Caterpillars help boost flu vaccine
A genetically engineered flu vaccine made in caterpillar cells is as effective as traditional vaccines and can be produced more efficiently, according to a preliminary study released Tuesday.
This experimental method could make more vaccine per batch than the traditional method, which uses hens’ eggs, and shave about a month off production time, said study leader Dr. John J. Treanor, a researcher at the University of Rochester in New York.
“When we’re talking about a scenario where every day makes a difference, saving even a week or two weeks is a big plus,” he said.
Recent concerns about the deadly H5N1 bird flu virus mutating into a form that could spark a human pandemic have increased the urgency of finding new manufacturing techniques, researchers said.
Currently, all flu vaccines licensed in the United States use eggs and take six to eight months to produce and distribute.
The egg-based method is vulnerable to contamination -- the cause of a massive shortage of flu vaccines in the U.S. in 2004. Cell-based vaccines are thought to be less vulnerable.
The makers of the experimental vaccine, Protein Sciences Corp. of Meriden, Conn., altered an insect virus to produce a human version of a flu protein capable of sparking an immune response.
The virus was grown in caterpillar cells, which are relatively easy to manipulate.
“This is promising technology,” said Dr. Arnold S. Monto, a University of Michigan infectious diseases researcher who was not involved in the study.
“This is really the first of a number of different vaccines which are innovative and different.”
At least five companies are working on cell-based flu vaccines. The Department of Health and Human Services awarded more than $1 billion for research in this area in 2006 to GlaxoSmithKline, MedImmune Inc., Novartis, Baxter International Inc. and Solvay Pharmaceuticals.
Protein Sciences has been developing the insect-based vaccine for about 20 years. The vaccine is on track for accelerated approval by the Food and Drug Administration and could be on the market by next year, President Dan Adams said.
The latest study, published in the Journal of the American Medical Assn., tested the vaccine’s safety and effectiveness in preventing flu during the winter of 2004-05.
About 460 healthy adults were split into three groups: high-dose vaccine, low-dose vaccine and placebo, according to the company-funded study.
Like typical winter flu vaccines, the experimental vaccines used proteins from three flu strains picked annually by the FDA.
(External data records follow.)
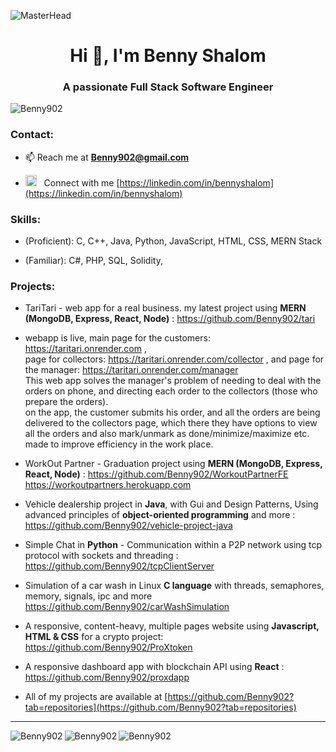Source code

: ![MasterHead](https://miro.medium.com/v2/resize:fit:1400/1*YZ2fsT9k1CmlMil-Fda0Zg.png)
<h1 align="center">Hi 👋, I'm Benny Shalom</h1>
<h3 align="center">A passionate Full Stack Software Engineer</h3>

<p align="left"> <img src="https://komarev.com/ghpvc/?username=Benny902&label=Profile%20views&color=0e75b6&style=flat" alt="Benny902" /></p>

<h3 align="left">Contact:</h3>

- 📫 Reach me at **Benny902@gmail.com**

- <img src="https://upload.wikimedia.org/wikipedia/commons/thumb/8/81/LinkedIn_icon.svg/2048px-LinkedIn_icon.svg.png" alt="redux" width="18" height="18"/></a>  &nbsp;&nbsp;Connect with me [https://linkedin.com/in/bennyshalom](https://linkedin.com/in/bennyshalom) 


<h3 align="left">Skills:</h3>
<p align="left"> 
  
- (Proficient): C, C++, Java, Python, JavaScript, HTML, CSS, MERN Stack
  
- (Familiar): C#, PHP, SQL, Solidity, 
  
</p>


<h3 align="left">Projects:</h3>
<p align="left"> 


- TariTari - web app for a real business. my latest project using <b>MERN (MongoDB, Express, React, Node)</b> : https://github.com/Benny902/tari
- webapp is live, main page for the customers: https://taritari.onrender.com ,  
page for collectors: https://taritari.onrender.com/collector , and page for the manager: https://taritari.onrender.com/manager  
This web app solves the manager's problem of needing to deal with the orders on phone, and directing each order to the collectors (those who prepare the orders).  
on the app, the customer submits his order, and all the orders are being delivered to the collectors page, which there they have options to view all the orders and also mark/unmark as  done/minimize/maximize etc. made to improve efficiency in the work place.

  
- WorkOut Partner - Graduation project using <b>MERN (MongoDB, Express, React, Node)</b> : https://github.com/Benny902/WorkoutPartnerFE
https://workoutpartners.herokuapp.com
  
- Vehicle dealership project in <b>Java</b>, with Gui and Design Patterns, Using advanced principles of <b>object-oriented programming</b> and more : https://github.com/Benny902/vehicle-project-java
  
- Simple Chat in <b>Python</b> - Communication within a P2P network using tcp protocol with sockets and threading : https://github.com/Benny902/tcpClientServer
  
- Simulation of a car wash in Linux <b>C language</b> with threads, semaphores, memory, signals, ipc and more https://github.com/Benny902/carWashSimulation
  
- A responsive, content-heavy, multiple pages website using <b>Javascript, HTML & CSS</b> for a crypto project: https://github.com/Benny902/ProXtoken
  
- A responsive dashboard app with blockchain API using <b>React</b> : https://github.com/Benny902/proxdapp
  
- All of my projects are available at [https://github.com/Benny902?tab=repositories](https://github.com/Benny902?tab=repositories)
</p>

<hr>
<img align="left" src="https://github-readme-stats.vercel.app/api/top-langs?username=Benny902&show_icons=true&locale=en&layout=compact" alt="Benny902" />
<img align="left" src="https://github-readme-stats.vercel.app/api?username=Benny902&show_icons=true&locale=en" alt="Benny902" />
<img align="left" src="https://github-readme-streak-stats.herokuapp.com/?user=Benny902&" alt="Benny902" />


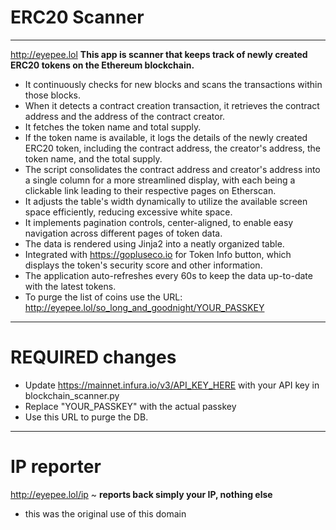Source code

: # ERC20 Scanner
---

http://eyepee.lol  **This app is scanner that keeps track of newly created ERC20 tokens on the Ethereum blockchain.**

- It continuously checks for new blocks and scans the transactions within those blocks.
- When it detects a contract creation transaction, it retrieves the contract address and the address of the contract creator.
- It fetches the token name and total supply.
- If the token name is available, it logs the details of the newly created ERC20 token, including the contract address, the creator's address, the token name, and the total supply.
- The script consolidates the contract address and creator's address into a single column for a more streamlined display, with each being a clickable link leading to their respective pages on Etherscan.
- It adjusts the table's width dynamically to utilize the available screen space efficiently, reducing excessive white space.
- It implements pagination controls, center-aligned, to enable easy navigation across different pages of token data.
- The data is rendered using Jinja2 into a neatly organized table.
- Integrated with https://gopluseco.io for Token Info button, which displays the token's security score and other information.
- The application auto-refreshes every 60s to keep the data up-to-date with the latest tokens.
- To purge the list of coins use the URL: http://eyepee.lol/so_long_and_goodnight/YOUR_PASSKEY
---
# REQUIRED changes
- Update https://mainnet.infura.io/v3/API_KEY_HERE with your API key in blockchain_scanner.py
- Replace "YOUR_PASSKEY" with the actual passkey
- Use this URL to purge the DB.

---
# IP reporter
http://eyepee.lol/ip ~ **reports back simply your IP, nothing else**
- this was the original use of this domain
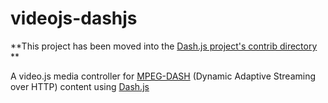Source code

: # videojs-dashjs

**This project has been moved into the [Dash.js project's contrib directory](https://github.com/Dash-Industry-Forum/dash.js/tree/development/contrib)
**

A video.js media controller for [MPEG-DASH](http://dashif.org/mpeg-dash/) (Dynamic Adaptive Streaming over HTTP) content using [Dash.js](https://github.com/Dash-Industry-Forum/dash.js)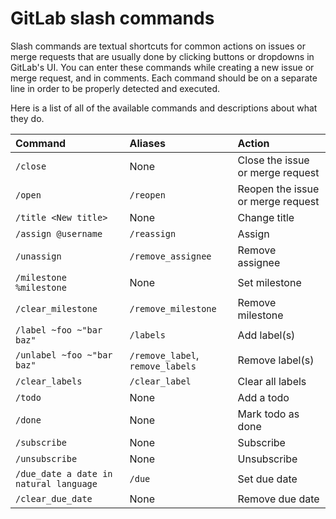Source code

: # GitLab slash commands

Slash commands are textual shortcuts for common actions on issues or merge
requests that are usually done by clicking buttons or dropdowns in GitLab's UI.
You can enter these commands while creating a new issue or merge request, and
in comments. Each command should be on a separate line in order to be properly
detected and executed.

Here is a list of all of the available commands and descriptions about what they
do.

| Command                    | Aliases             | Action       |
|:---------------------------|:--------------------|:-------------|
| `/close`                   | None                | Close the issue or merge request |
| `/open`                    | `/reopen`           | Reopen the issue or merge request |
| `/title <New title>`       | None                | Change title |
| `/assign @username`        | `/reassign`         | Assign |
| `/unassign`                | `/remove_assignee`  | Remove assignee |
| `/milestone %milestone`    | None                | Set milestone |
| `/clear_milestone`         | `/remove_milestone` | Remove milestone |
| `/label ~foo ~"bar baz"`   | `/labels`           | Add label(s) |
| `/unlabel ~foo ~"bar baz"` | `/remove_label`, `remove_labels` | Remove label(s) |
| `/clear_labels`            | `/clear_label`      | Clear all labels |
| `/todo`                    | None                | Add a todo |
| `/done`                    | None                | Mark todo as done |
| `/subscribe`               | None                | Subscribe |
| `/unsubscribe`             | None                | Unsubscribe |
| `/due_date a date in natural language` | `/due`  | Set due date |
| `/clear_due_date`          | None                | Remove due date |
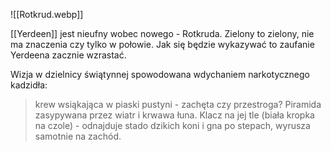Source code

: ![[Rotkrud.webp]]

[[Yerdeen]] jest nieufny wobec nowego - Rotkruda. Zielony to zielony, nie ma znaczenia czy tylko w połowie. Jak się będzie wykazywać to zaufanie Yerdeena zacznie wzrastać. 

Wizja w dzielnicy świątynnej spowodowana wdychaniem narkotycznego kadzidła: 
> krew wsiąkająca w piaski pustyni - zachęta czy przestroga? Piramida zasypywana przez wiatr i krwawa łuna. Klacz na jej tle (biała kropka na czole) - odnajduje stado dzikich koni i gna po stepach, wyrusza samotnie na zachód. 

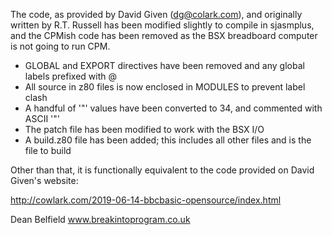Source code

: The code, as provided by David Given (dg@colark.com), and originally written by
R.T. Russell has been modified slightly to compile in sjasmplus, and the CPMish
code has been removed as the BSX breadboard computer is not going to run CPM.

- GLOBAL and EXPORT directives have been removed and any global labels prefixed with @
- All source in z80 files is now enclosed in MODULES to prevent label clash
- A handful of '"' values have been converted to 34, and commented with ASCII '"'
- The patch file has been modified to work with the BSX I/O
- A build.z80 file has been added; this includes all other files and is the file to build

Other than that, it is functionally equivalent to the code provided on David Given's
website: 

http://cowlark.com/2019-06-14-bbcbasic-opensource/index.html

Dean Belfield
www.breakintoprogram.co.uk
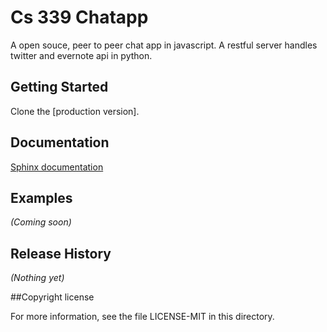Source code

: # Cs 339 Chatapp

A open souce, peer to peer chat app in javascript.
A restful server handles twitter and evernote api in python.

## Getting Started
Clone the [production version].




## Documentation
[Sphinx documentation](http://shellyan.github.io/cs-339-chatapp/build/html/documentation)

## Examples
_(Coming soon)_

## Release History
_(Nothing yet)_


##Copyright license

For more information, see the file LICENSE-MIT in this directory.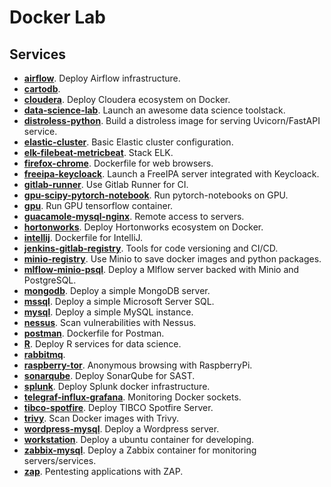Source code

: # Docker Lab

## Services

- [**airflow**](./airflow/). Deploy Airflow infrastructure.
- [**cartodb**](./cartodb/).
- [**cloudera**](./cloudera/). Deploy Cloudera ecosystem on Docker.
- [**data-science-lab**](./data-science-lab/). Launch an awesome data science toolstack.
- [**distroless-python**](./distroless-python/). Build a distroless image for serving Uvicorn/FastAPI service.
- [**elastic-cluster**](./elastic-cluster/). Basic Elastic cluster configuration.
- [**elk-filebeat-metricbeat**](./elk-filebeat-metricbeat/). Stack ELK.
- [**firefox-chrome**](./firefox-chrome/). Dockerfile for web browsers.
- [**freeipa-keycloack**](./freeipa-keycloack/). Launch a FreeIPA server integrated with Keycloack.
- [**gitlab-runner**](./gitlab-runner/). Use Gitlab Runner for CI.
- [**gpu-scipy-pytorch-notebook**](./gpu-scipy-pytorch-notebook/). Run pytorch-notebooks on GPU.
- [**gpu**](./gpu/). Run GPU tensorflow container.
- [**guacamole-mysql-nginx**](./guacamole-mysql-nginx/). Remote access to servers.
- [**hortonworks**](./hortonworks/). Deploy Hortonworks ecosystem on Docker.
- [**intellij**](./intellij/). Dockerfile for IntelliJ.
- [**jenkins-gitlab-registry**](./jenkins-gitlab-registry/). Tools for code versioning and CI/CD.
- [**minio-registry**](./minio-registry/). Use Minio to save docker images and python packages.
- [**mlflow-minio-psql**](./mlflow-minio-psql/). Deploy a Mlflow server backed with Minio and PostgreSQL.
- [**mongodb**](./mongodb/). Deploy a simple MongoDB server.
- [**mssql**](./mssql/). Deploy a simple Microsoft Server SQL.
- [**mysql**](./mysql/). Deploy a simple MySQL instance.
- [**nessus**](./nessus/). Scan vulnerabilities with Nessus.
- [**postman**](./postman/). Dockerfile for Postman.
- [**R**](./R). Deploy R services for data science.
- [**rabbitmq**](./rabbitmq/).
- [**raspberry-tor**](./raspberry-tor/). Anonymous browsing with RaspberryPi.
- [**sonarqube**](./sonarqube/). Deploy SonarQube for SAST.
- [**splunk**](./splunk/). Deploy Splunk docker infrastructure.
- [**telegraf-influx-grafana**](./telegraf-influx-grafana/). Monitoring Docker sockets.
- [**tibco-spotfire**](./tibco-spotfire/). Deploy TIBCO Spotfire Server.
- [**trivy**](./trivy/). Scan Docker images with Trivy.
- [**wordpress-mysql**](./wordpress-mysql/). Deploy a Wordpress server.
- [**workstation**](./workstation/). Deploy a ubuntu container for developing.
- [**zabbix-mysql**](./zabbix-mysql/). Deploy a Zabbix container for monitoring servers/services.
- [**zap**](./zap/). Pentesting applications with ZAP.
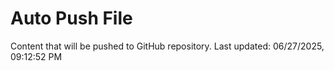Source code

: # Auto Push File

Content that will be pushed to GitHub repository.
Last updated: 06/27/2025, 09:12:52 PM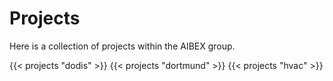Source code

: # Projects

Here is a collection of projects within the AIBEX group. 

{{< projects "dodis" >}}
{{< projects "dortmund" >}}
{{< projects "hvac" >}}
The patients were followed for 180 days. Of the 301 people who received a shot of the vaccine, two came down with flu. Seven of the 153 people who received a placebo injection were diagnosed.
The experimental vaccine’s protection rate was about as good as the standard vaccine’s that season, Treanor said.
Dr. Robert Belshe, who directs the Center for Vaccine Development at St. Louis University in Missouri, said he was impressed by the safety of the vaccine, which had relatively few side effects.
“If a larger trial confirms the data in this trial, I think we have an important advance,” said Belshe, who was not involved in the latest study but has worked as a consultant to Protein Sciences on other vaccines.